My theory is that the uniqueness of Costa Rica starts with their commitment to living in harmony with the land. The landscape smells, tastes, looks, feels, and sounds alive with vitality. (I am still getting accustomed to the spiders, large insects, and muscular, tri-colored squirrels that are a part of that vitality). I wonder whether the widespread warmth and embraces–even for Americans–arise from a sense of pride in their commitment to working with Nature and not against each other. I can't help but wonder what the effects of nearly 75 years of being demilitarized might be.

I experience the neighbors' morning “buenas” as joy that we, too, are taking part in pura vida - the pure life.

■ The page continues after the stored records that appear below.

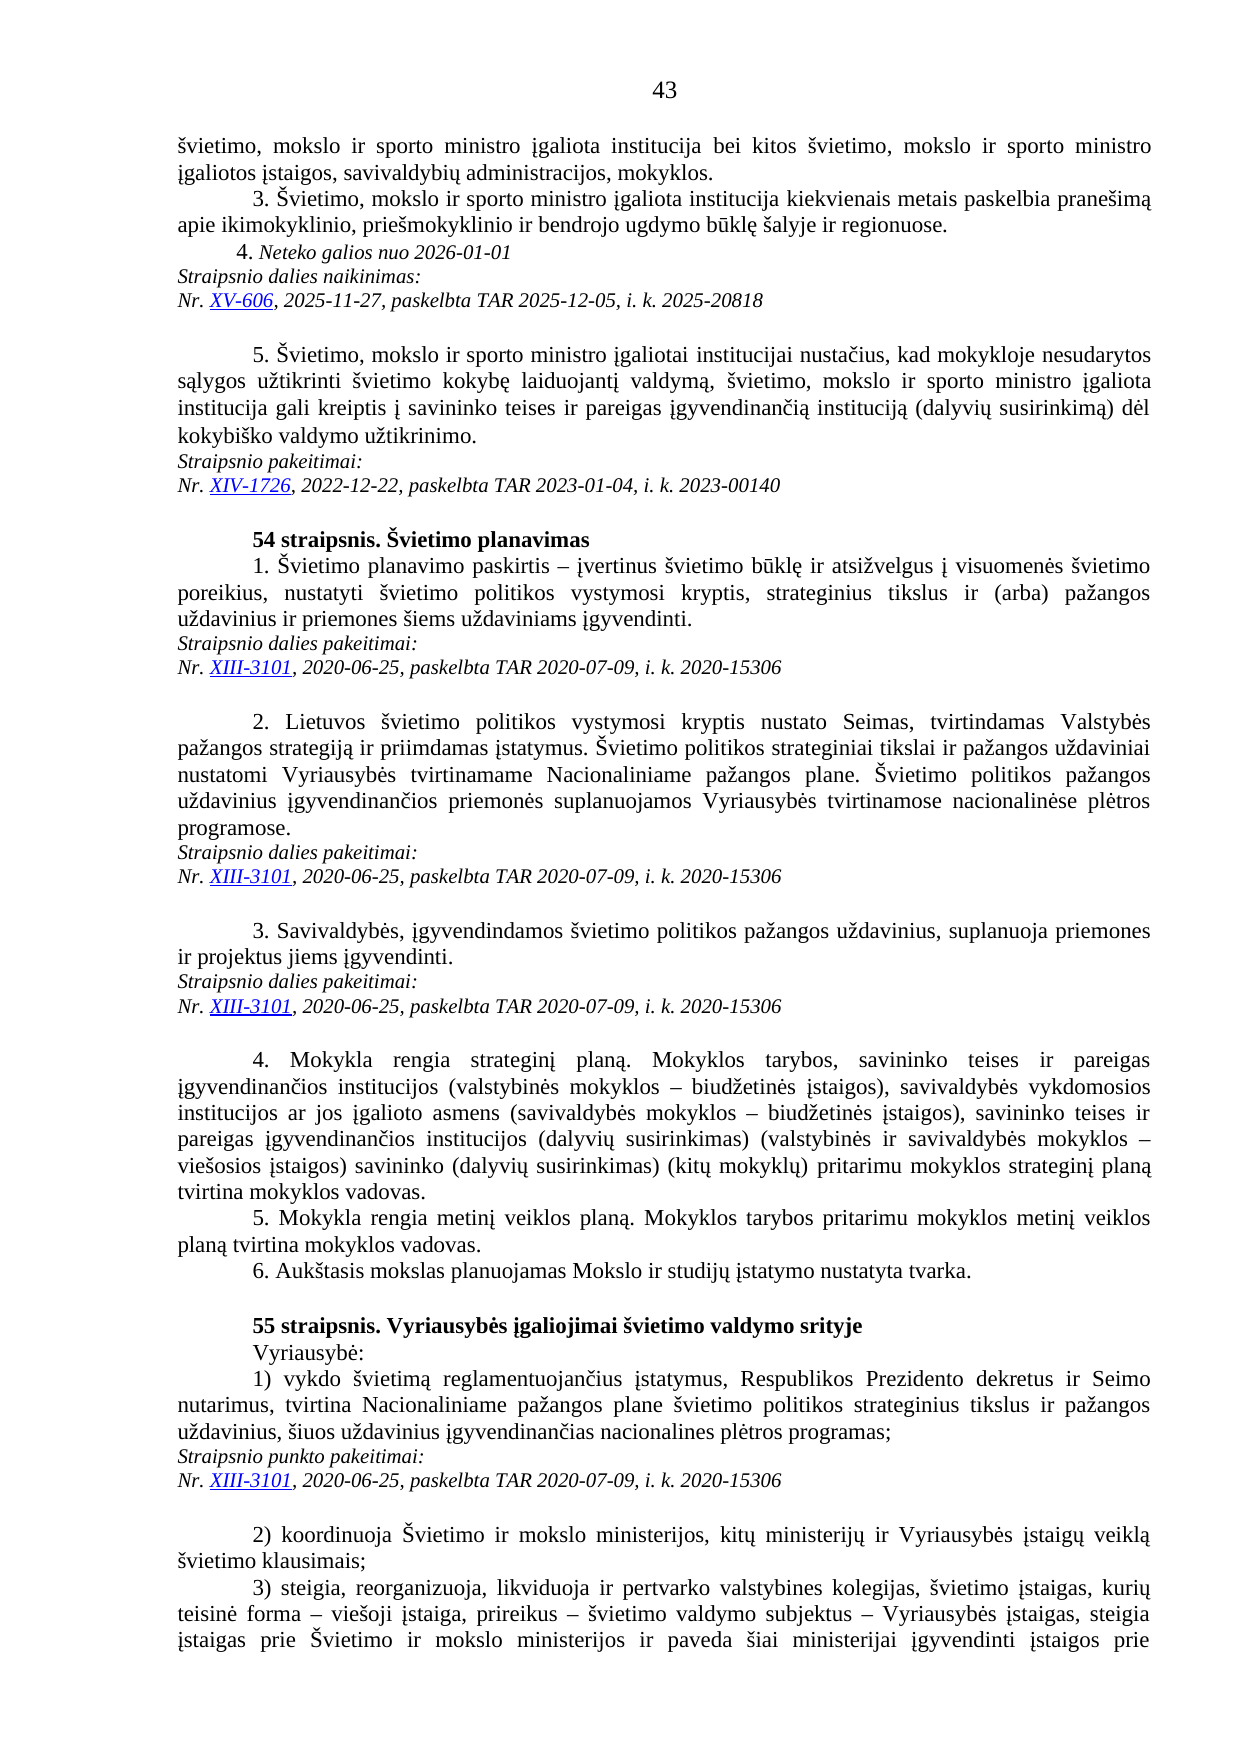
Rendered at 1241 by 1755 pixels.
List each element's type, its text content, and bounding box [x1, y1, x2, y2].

text Nr. XIV-1726, 2022-12-22, paskelbta TAR 2023-01-04, i. k. 2023-00140 [177, 473, 1152, 497]
text 5. Mokykla rengia metinį veiklos planą. Mokyklos tarybos pritarimu mokyklos metinį veiklos planą tvirtina mokyklos vadovas. [177, 1204, 1152, 1257]
text švietimo, mokslo ir sporto ministro įgaliota institucija bei kitos švietimo, mokslo ir sporto ministro įgaliotos įstaigos, savivaldybių administracijos, mokyklos. [177, 132, 1152, 185]
text 54 straipsnis. Švietimo planavimas [177, 526, 1152, 552]
text Nr. XIII-3101, 2020-06-25, paskelbta TAR 2020-07-09, i. k. 2020-15306 [177, 864, 1152, 888]
text 5. Švietimo, mokslo ir sporto ministro įgaliotai institucijai nustačius, kad mokykloje nesudarytos sąlygos užtikrinti švietimo kokybę laiduojantį valdymą, švietimo, mokslo ir sporto ministro įgaliota institucija gali kreiptis į savininko teises ir pareigas įgyvendinančią instituciją (dalyvių susirinkimą) dėl kokybiško valdymo užtikrinimo. [177, 341, 1152, 449]
text 55 straipsnis. Vyriausybės įgaliojimai švietimo valdymo srityje [177, 1312, 1152, 1339]
text 3. Švietimo, mokslo ir sporto ministro įgaliota institucija kiekvienais metais paskelbia pranešimą apie ikimokyklinio, priešmokyklinio ir bendrojo ugdymo būklę šalyje ir regionuose. [177, 185, 1152, 238]
text Straipsnio dalies pakeitimai: [177, 969, 1152, 993]
text Nr. XIII-3101, 2020-06-25, paskelbta TAR 2020-07-09, i. k. 2020-15306 [177, 1468, 1152, 1492]
text 4. Neteko galios nuo 2026-01-01 [177, 238, 1152, 264]
text Straipsnio dalies pakeitimai: [177, 840, 1152, 864]
text 3) steigia, reorganizuoja, likviduoja ir pertvarko valstybines kolegijas, švietimo įstaigas, kurių teisinė forma – viešoji įstaiga, prireikus – švietimo valdymo subjektus – Vyriausybės įstaigas, steigia įstaigas prie Švietimo ir mokslo ministerijos ir paveda šiai ministerijai įgyvendinti įstaigos prie [177, 1574, 1152, 1653]
text Nr. XV-606, 2025-11-27, paskelbta TAR 2025-12-05, i. k. 2025-20818 [177, 288, 1152, 312]
text Nr. XIII-3101, 2020-06-25, paskelbta TAR 2020-07-09, i. k. 2020-15306 [177, 655, 1152, 679]
text 2. Lietuvos švietimo politikos vystymosi kryptis nustato Seimas, tvirtindamas Valstybės pažangos strategiją ir priimdamas įstatymus. Švietimo politikos strateginiai tikslai ir pažangos uždaviniai nustatomi Vyriausybės tvirtinamame Nacionaliniame pažangos plane. Švietimo politikos pažangos uždavinius įgyvendinančios priemonės suplanuojamos Vyriausybės tvirtinamose nacionalinėse plėtros programose. [177, 708, 1152, 840]
text Straipsnio pakeitimai: [177, 449, 1152, 473]
text Vyriausybė: [177, 1339, 1152, 1365]
text 1) vykdo švietimą reglamentuojančius įstatymus, Respublikos Prezidento dekretus ir Seimo nutarimus, tvirtina Nacionaliniame pažangos plane švietimo politikos strateginius tikslus ir pažangos uždavinius, šiuos uždavinius įgyvendinančias nacionalines plėtros programas; [177, 1365, 1152, 1444]
text Straipsnio dalies naikinimas: [177, 264, 1152, 288]
text Nr. XIII-3101, 2020-06-25, paskelbta TAR 2020-07-09, i. k. 2020-15306 [177, 993, 1152, 1018]
text 3. Savivaldybės, įgyvendindamos švietimo politikos pažangos uždavinius, suplanuoja priemones ir projektus jiems įgyvendinti. [177, 917, 1152, 969]
text Straipsnio punkto pakeitimai: [177, 1444, 1152, 1468]
text 1. Švietimo planavimo paskirtis – įvertinus švietimo būklę ir atsižvelgus į visuomenės švietimo poreikius, nustatyti švietimo politikos vystymosi kryptis, strateginius tikslus ir (arba) pažangos uždavinius ir priemones šiems uždaviniams įgyvendinti. [177, 552, 1152, 631]
text Straipsnio dalies pakeitimai: [177, 631, 1152, 655]
text 6. Aukštasis mokslas planuojamas Mokslo ir studijų įstatymo nustatyta tvarka. [177, 1257, 1152, 1283]
text 2) koordinuoja Švietimo ir mokslo ministerijos, kitų ministerijų ir Vyriausybės įstaigų veiklą švietimo klausimais; [177, 1521, 1152, 1574]
text 4. Mokykla rengia strateginį planą. Mokyklos tarybos, savininko teises ir pareigas įgyvendinančios institucijos (valstybinės mokyklos – biudžetinės įstaigos), savivaldybės vykdomosios institucijos ar jos įgalioto asmens (savivaldybės mokyklos – biudžetinės įstaigos), savininko teises ir pareigas įgyvendinančios institucijos (dalyvių susirinkimas) (valstybinės ir savivaldybės mokyklos – viešosios įstaigos) savininko (dalyvių susirinkimas) (kitų mokyklų) pritarimu mokyklos strateginį planą tvirtina mokyklos vadovas. [177, 1046, 1152, 1204]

For Ticos, the pure life is very connected to protecting and nurturing the source of their joy–the lands, animals, and waters they tend–and their connection with life itself.

They share their joy, and it's contagious.

Pia Kealey
Rainbows and Pottery

Costa Rica with its mountainous spine and oceans on both sides has a remarkable variety of microclimates as well as varying character of place. (For better or worse, one of the main differences with the latter is how much gringo influence there has been. But that’s mostly another story.) We’re staying along the northern Pacific coast in Guanacaste, in dry tropical forest, within a stretch of small beach towns with beautiful, uncrowded public beaches (see some in previous posts). According to what we hear, and what we’ve experienced, ours is one of the most laid back parts of the country. Many of the roads are gravel and dirt, so that helps keep the pace down.

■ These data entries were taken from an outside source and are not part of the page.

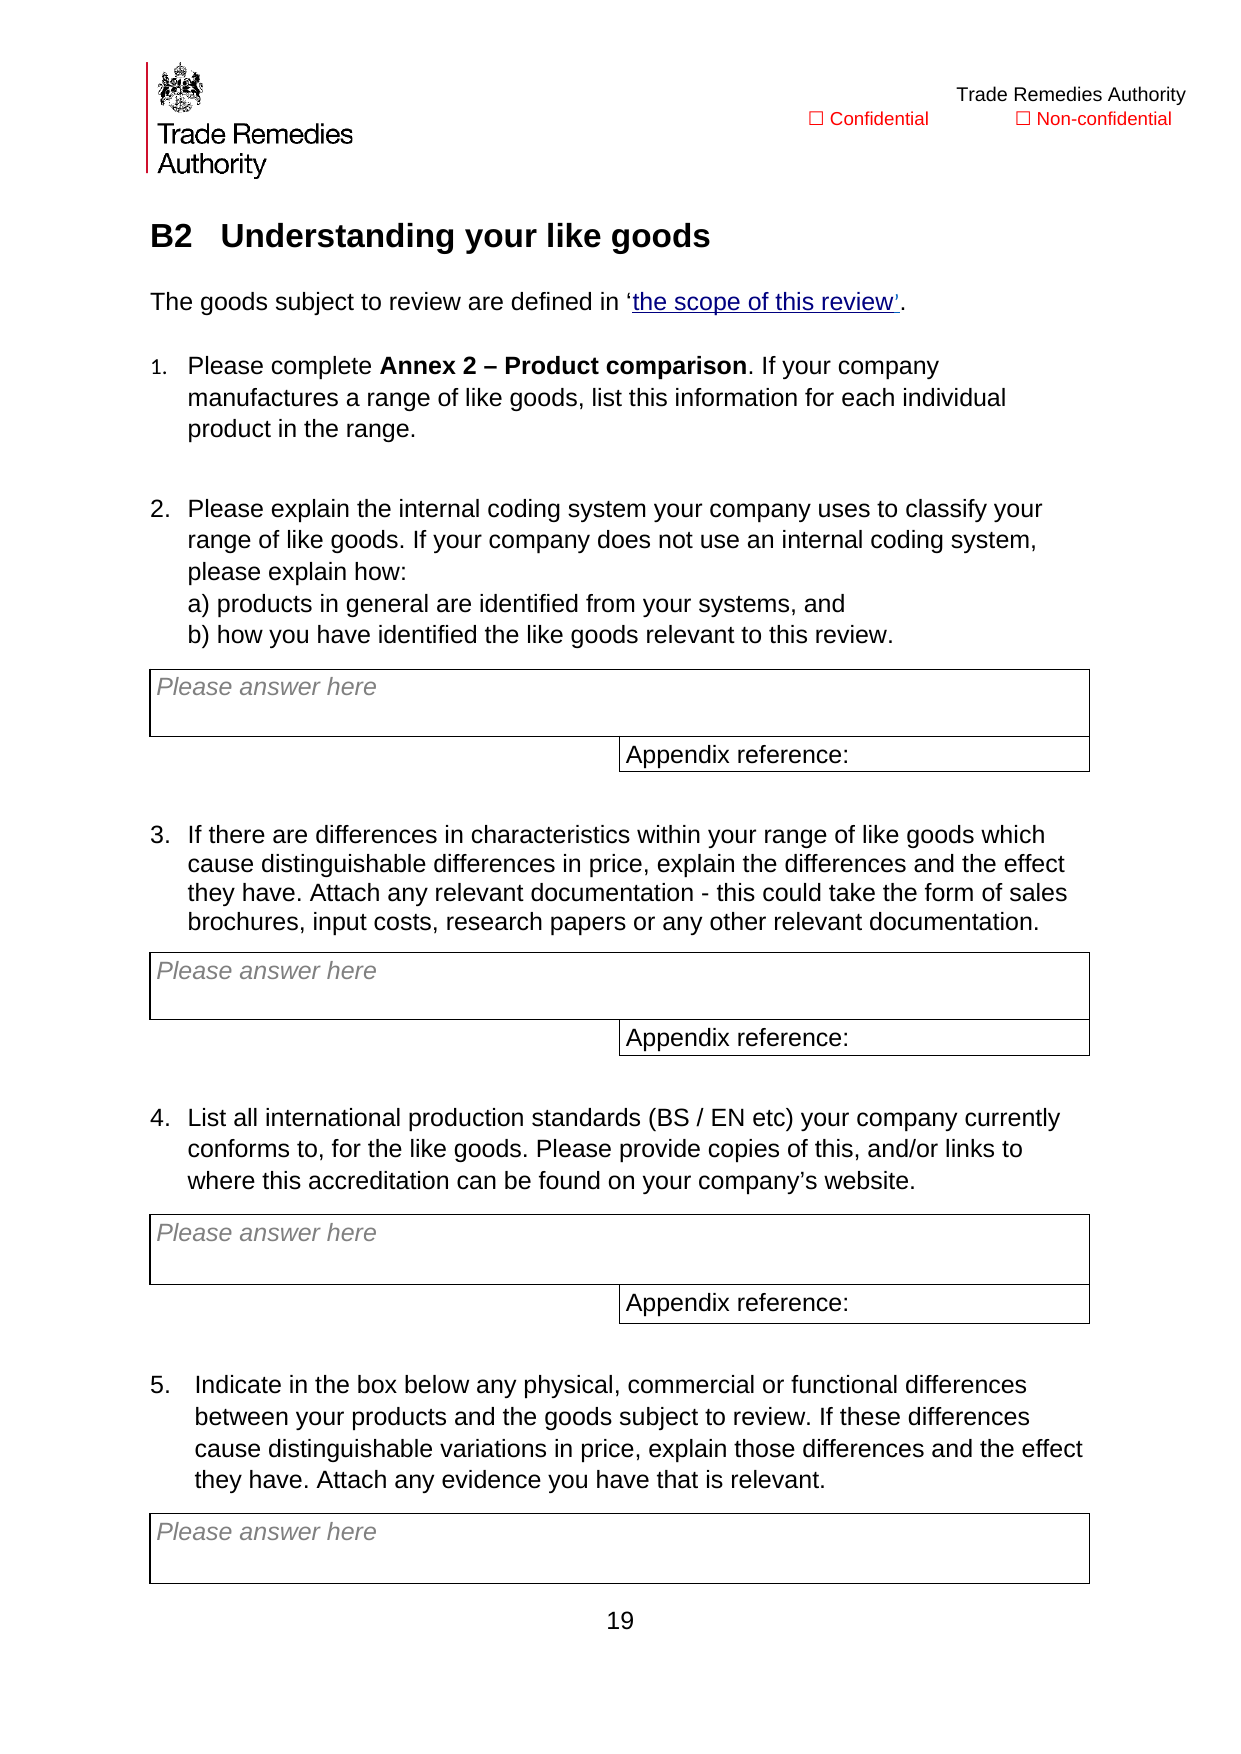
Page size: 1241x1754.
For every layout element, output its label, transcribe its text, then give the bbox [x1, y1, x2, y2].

list If there are differences in characteristics within your range of like goods which cause distinguishable differences in price, explain the differences and the effect they have. Attach any relevant documentation - this could take the form of sales brochures, input costs, research papers or any other relevant documentation. [150, 821, 1090, 936]
table_header Please answer here [151, 1514, 1089, 1583]
list Please explain the internal coding system your company uses to classify your range of like goods. If your company does not use an internal coding system, please explain how: [150, 494, 1090, 586]
list a) products in general are identified from your systems, and [187, 589, 1090, 617]
list b) how you have identified the like goods relevant to this review. [187, 620, 1090, 649]
list Indicate in the box below any physical, commercial or functional differences between your products and the goods subject to review. If these differences cause distinguishable variations in price, explain those differences and the effect they have. Attach any evidence you have that is relevant. [150, 1370, 1090, 1494]
table_header Please answer here [151, 670, 1089, 736]
list List all international production standards (BS / EN etc) your company currently conforms to, for the like goods. Please provide copies of this, and/or links to where this accreditation can be found on your company’s website. [150, 1103, 1090, 1195]
subtitle B2 Understanding your like goods [150, 216, 1090, 254]
table_cell Appendix reference: [620, 1020, 1089, 1055]
table_cell [150, 1020, 619, 1055]
table_cell Appendix reference: [620, 1285, 1089, 1323]
table_cell [150, 737, 619, 771]
list Please complete Annex 2 – Product comparison. If your company manufactures a range of like goods, list this information for each individual product in the range. [150, 351, 1090, 443]
table_header Please answer here [151, 1215, 1089, 1284]
table_header Please answer here [151, 953, 1089, 1019]
text The goods subject to review are defined in ‘the scope of this review’. [150, 287, 1090, 316]
table_cell Appendix reference: [620, 737, 1089, 771]
table_cell [150, 1285, 619, 1323]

Recently we decided to take a weekend trip with our visiting friends to one of the best-known mountain regions, Monteverde, a cloud forest and ecotourism destination. And because it would be on the way, we also chose to stop and visit an indigenous town called Guaitil, which has kept alive the Chorotega pottery legacy that goes back a millennium or more. The name, Guaitil, comes from the guaitil tree that provides dye for the pottery. Historical designs and skills have been handed down through generations of families, many of whom have a kiln on their property. In a model sustainable process, all tools and materials are made locally. Around the charming little town green and beyond, we found small pottery shops with demonstrations underway of stomping barefoot on the clay to knead it, throwing pottery, and painting it. It’s not far from Santa Cruz in Guanacaste and well worth the trip. Here’s a good, more extensive dive into what’s special about Guaitil.

As with our travels to the capitol town, San Jose, the drive up into the mountains to get to Monteverde was gorgeous and at times, harrowing. It helped that we had rainbows as well as stunning views for most of the trip. The cloud forest is a kind of variation on a rain forest with the moisture provided by heavy mist more so than rain. Even during what’s the dry season where we are, everything was lush in evergreen Monteverde.

One highlight was a guided night hike through the forest, during which we saw three different birds balled up and sleeping on tree branches, including a toucan. Another was climbing out onto an old strangler fig tree that had been trained to bridge a river. Down below, we hiked along the river while getting bathed in sunlit, rainy mist. A blessing.